### [PROMPT]
Can you write out every line of the items below again, replacing "phylum" with "division" and keeping everything else unchanged?

### [DATASET ENTRIES]
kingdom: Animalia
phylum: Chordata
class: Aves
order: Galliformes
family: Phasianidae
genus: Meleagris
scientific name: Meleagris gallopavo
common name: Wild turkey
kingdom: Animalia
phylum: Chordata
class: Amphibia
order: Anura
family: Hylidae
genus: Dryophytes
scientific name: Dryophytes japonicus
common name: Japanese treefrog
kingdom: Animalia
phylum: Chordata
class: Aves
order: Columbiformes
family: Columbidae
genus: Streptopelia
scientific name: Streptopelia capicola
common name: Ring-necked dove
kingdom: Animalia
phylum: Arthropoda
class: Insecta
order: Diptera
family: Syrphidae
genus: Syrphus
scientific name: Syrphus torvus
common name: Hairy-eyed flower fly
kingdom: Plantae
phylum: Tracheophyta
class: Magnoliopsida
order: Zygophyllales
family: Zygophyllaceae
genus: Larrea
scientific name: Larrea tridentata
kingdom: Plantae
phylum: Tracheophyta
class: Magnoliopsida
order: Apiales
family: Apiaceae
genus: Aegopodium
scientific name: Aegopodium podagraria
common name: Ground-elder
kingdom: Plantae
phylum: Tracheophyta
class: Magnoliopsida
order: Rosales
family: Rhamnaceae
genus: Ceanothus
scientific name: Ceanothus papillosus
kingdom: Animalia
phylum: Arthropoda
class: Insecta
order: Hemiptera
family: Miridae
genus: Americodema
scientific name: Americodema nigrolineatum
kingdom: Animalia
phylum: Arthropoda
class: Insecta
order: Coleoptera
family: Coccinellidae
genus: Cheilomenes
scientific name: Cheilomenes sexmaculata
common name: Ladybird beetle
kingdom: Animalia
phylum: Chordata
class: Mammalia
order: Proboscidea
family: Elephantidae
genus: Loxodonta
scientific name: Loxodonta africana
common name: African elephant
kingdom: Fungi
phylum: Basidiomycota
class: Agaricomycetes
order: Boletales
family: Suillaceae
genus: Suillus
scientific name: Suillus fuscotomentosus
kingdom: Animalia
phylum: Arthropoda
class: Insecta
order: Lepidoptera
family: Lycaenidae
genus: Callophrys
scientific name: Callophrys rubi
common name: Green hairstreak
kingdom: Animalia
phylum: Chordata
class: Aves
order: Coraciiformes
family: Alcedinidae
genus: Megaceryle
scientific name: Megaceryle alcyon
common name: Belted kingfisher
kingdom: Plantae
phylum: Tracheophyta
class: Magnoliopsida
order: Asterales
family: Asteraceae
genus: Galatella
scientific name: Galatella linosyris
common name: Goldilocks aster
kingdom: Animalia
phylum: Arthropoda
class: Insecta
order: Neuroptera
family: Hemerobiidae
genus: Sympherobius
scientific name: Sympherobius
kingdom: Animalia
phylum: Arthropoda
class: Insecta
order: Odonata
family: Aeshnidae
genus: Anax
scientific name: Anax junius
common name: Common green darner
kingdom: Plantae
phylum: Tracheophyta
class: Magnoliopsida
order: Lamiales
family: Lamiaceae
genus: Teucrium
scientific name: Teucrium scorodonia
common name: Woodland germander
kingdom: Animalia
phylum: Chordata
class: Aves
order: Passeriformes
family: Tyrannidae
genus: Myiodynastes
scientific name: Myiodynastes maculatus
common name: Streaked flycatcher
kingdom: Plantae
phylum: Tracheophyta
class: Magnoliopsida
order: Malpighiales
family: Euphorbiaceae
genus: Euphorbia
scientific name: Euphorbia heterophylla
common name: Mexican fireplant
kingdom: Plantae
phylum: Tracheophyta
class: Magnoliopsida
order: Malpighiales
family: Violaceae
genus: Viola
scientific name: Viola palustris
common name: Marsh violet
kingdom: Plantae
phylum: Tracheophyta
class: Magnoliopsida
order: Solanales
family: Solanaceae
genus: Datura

### [SOLVED PROBLEM]
kingdom: Animalia
division: Chordata
class: Aves
order: Galliformes
family: Phasianidae
genus: Meleagris
scientific name: Meleagris gallopavo
common name: Wild turkey
kingdom: Animalia
division: Chordata
class: Amphibia
order: Anura
family: Hylidae
genus: Dryophytes
scientific name: Dryophytes japonicus
common name: Japanese treefrog
kingdom: Animalia
division: Chordata
class: Aves
order: Columbiformes
family: Columbidae
genus: Streptopelia
scientific name: Streptopelia capicola
common name: Ring-necked dove
kingdom: Animalia
division: Arthropoda
class: Insecta
order: Diptera
family: Syrphidae
genus: Syrphus
scientific name: Syrphus torvus
common name: Hairy-eyed flower fly
kingdom: Plantae
division: Tracheophyta
class: Magnoliopsida
order: Zygophyllales
family: Zygophyllaceae
genus: Larrea
scientific name: Larrea tridentata
kingdom: Plantae
division: Tracheophyta
class: Magnoliopsida
order: Apiales
family: Apiaceae
genus: Aegopodium
scientific name: Aegopodium podagraria
common name: Ground-elder
kingdom: Plantae
division: Tracheophyta
class: Magnoliopsida
order: Rosales
family: Rhamnaceae
genus: Ceanothus
scientific name: Ceanothus papillosus
kingdom: Animalia
division: Arthropoda
class: Insecta
order: Hemiptera
family: Miridae
genus: Americodema
scientific name: Americodema nigrolineatum
kingdom: Animalia
division: Arthropoda
class: Insecta
order: Coleoptera
family: Coccinellidae
genus: Cheilomenes
scientific name: Cheilomenes sexmaculata
common name: Ladybird beetle
kingdom: Animalia
division: Chordata
class: Mammalia
order: Proboscidea
family: Elephantidae
genus: Loxodonta
scientific name: Loxodonta africana
common name: African elephant
kingdom: Fungi
division: Basidiomycota
class: Agaricomycetes
order: Boletales
family: Suillaceae
genus: Suillus
scientific name: Suillus fuscotomentosus
kingdom: Animalia
division: Arthropoda
class: Insecta
order: Lepidoptera
family: Lycaenidae
genus: Callophrys
scientific name: Callophrys rubi
common name: Green hairstreak
kingdom: Animalia
division: Chordata
class: Aves
order: Coraciiformes
family: Alcedinidae
genus: Megaceryle
scientific name: Megaceryle alcyon
common name: Belted kingfisher
kingdom: Plantae
division: Tracheophyta
class: Magnoliopsida
order: Asterales
family: Asteraceae
genus: Galatella
scientific name: Galatella linosyris
common name: Goldilocks aster
kingdom: Animalia
division: Arthropoda
class: Insecta
order: Neuroptera
family: Hemerobiidae
genus: Sympherobius
scientific name: Sympherobius
kingdom: Animalia
division: Arthropoda
class: Insecta
order: Odonata
family: Aeshnidae
genus: Anax
scientific name: Anax junius
common name: Common green darner
kingdom: Plantae
division: Tracheophyta
class: Magnoliopsida
order: Lamiales
family: Lamiaceae
genus: Teucrium
scientific name: Teucrium scorodonia
common name: Woodland germander
kingdom: Animalia
division: Chordata
class: Aves
order: Passeriformes
family: Tyrannidae
genus: Myiodynastes
scientific name: Myiodynastes maculatus
common name: Streaked flycatcher
kingdom: Plantae
division: Tracheophyta
class: Magnoliopsida
order: Malpighiales
family: Euphorbiaceae
genus: Euphorbia
scientific name: Euphorbia heterophylla
common name: Mexican fireplant
kingdom: Plantae
division: Tracheophyta
class: Magnoliopsida
order: Malpighiales
family: Violaceae
genus: Viola
scientific name: Viola palustris
common name: Marsh violet
kingdom: Plantae
division: Tracheophyta
class: Magnoliopsida
order: Solanales
family: Solanaceae
genus: Datura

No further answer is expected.